Cameraman: There aren't enough pixels in the world!
Producer: Yeah, umm, just cover it with Ryan Seacrest's head.
Homer: If I have enough strength, I'll take you up to the TV and show you how thin it is.
Carl: Ain't no party like a Lenny party, 'cause a Lenny party don't stop! (looks at his watch) Oh man, I've got work tomorrow. See ya.
Lisa: I've seen this same show on a different network.
Fox Executive: (stares at her nervously) Here, have a FOX sweatshirt.
Lisa: (puts it on and looks on the back) This is an ABC sweatshirt.
Executive: Yes, and it zips up all the way up! (zips up the sweatshirt, muffling Lisa's shouts, and sending her into a cage with a woman performing in front of two men in there)
Lisa: I don't understand, Dad.

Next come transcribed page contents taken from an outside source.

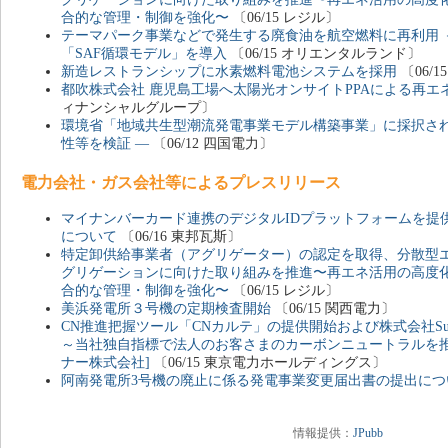
合的な管理・制御を強化〜
〔06/15 レジル〕
テーマパーク事業などで発生する廃食油を航空燃料に再利用 
「SAF循環モデル」を導入
〔06/15 オリエンタルランド〕
新造レストランシップに水素燃料電池システムを採用
〔06/
都吹株式会社 鹿児島工場へ太陽光オンサイトPPAによる再エ
ィナンシャルグループ〕
環境省「地域共生型潮流発電事業モデル構築事業」に採択され
性等を検証 ―
〔06/12 四国電力〕
電力会社・ガス会社等によるプレスリリース
マイナンバーカード連携のデジタルIDプラットフォームを提供
について
〔06/16 東邦瓦斯〕
特定卸供給事業者（アグリゲーター）の認定を取得、分散型
グリゲーションに向けた取り組みを推進〜再エネ活用の高度
合的な管理・制御を強化〜
〔06/15 レジル〕
美浜発電所３号機の定期検査開始
〔06/15 関西電力〕
CN推進把握ツール「CNカルテ」の提供開始および株式会社Sus
～当社独自指標で法人のお客さまのカーボンニュートラルを推
ナー株式会社]
〔06/15 東京電力ホールディングス〕
阿南発電所3号機の廃止に係る発電事業変更届出書の提出につ
情報提供：
JPubb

Our family has so many flaws, why must we share them with the world?
Homer: Because we'll be on TV! And earn enough money to buy a TV! TV!
Lisa: But, Dad!
Homer: Yes, TV-sa?
Lisa: Ergh, forget it.
Verity: Charles hasn't satisfied me in years.

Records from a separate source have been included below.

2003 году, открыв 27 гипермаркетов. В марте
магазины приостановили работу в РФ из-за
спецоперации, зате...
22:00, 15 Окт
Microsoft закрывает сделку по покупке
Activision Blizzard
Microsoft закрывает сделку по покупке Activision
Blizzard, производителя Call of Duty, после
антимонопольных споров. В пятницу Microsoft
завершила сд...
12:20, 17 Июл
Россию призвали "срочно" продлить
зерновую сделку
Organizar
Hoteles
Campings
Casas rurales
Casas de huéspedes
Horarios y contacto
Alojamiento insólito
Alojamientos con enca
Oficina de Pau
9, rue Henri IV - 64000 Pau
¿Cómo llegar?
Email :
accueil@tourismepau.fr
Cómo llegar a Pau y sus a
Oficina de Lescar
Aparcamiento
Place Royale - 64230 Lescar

Homer: Yeah, that's how I feel about Notre Dame football.
Charles: You're leaving me for him?
Homer: So it would appear. However, Cousin Itt there was born a woman.
Patty: What brought us together is how much we hate you!

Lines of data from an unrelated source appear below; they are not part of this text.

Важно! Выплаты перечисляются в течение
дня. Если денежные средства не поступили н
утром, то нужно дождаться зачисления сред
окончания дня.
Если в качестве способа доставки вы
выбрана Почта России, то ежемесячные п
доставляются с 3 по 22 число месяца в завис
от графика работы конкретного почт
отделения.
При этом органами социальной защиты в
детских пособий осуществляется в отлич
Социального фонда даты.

Homer: Okay then. I'll just vote "no" on Prop 38 so you can't adopt! (Patty twists Homer's arm) Ooooowwww! Kidding! I don't vote! The voting place is up the hill and I never make it! (Patty twists Homer's arm harder)
Sideshow Mel: I've never seen a picture so highly-defined!
Brandine: Can you believe it, Cletus? Another party and we can't go.
Cletus: Yeah, just 'cause we's afraid to use an uppity-box.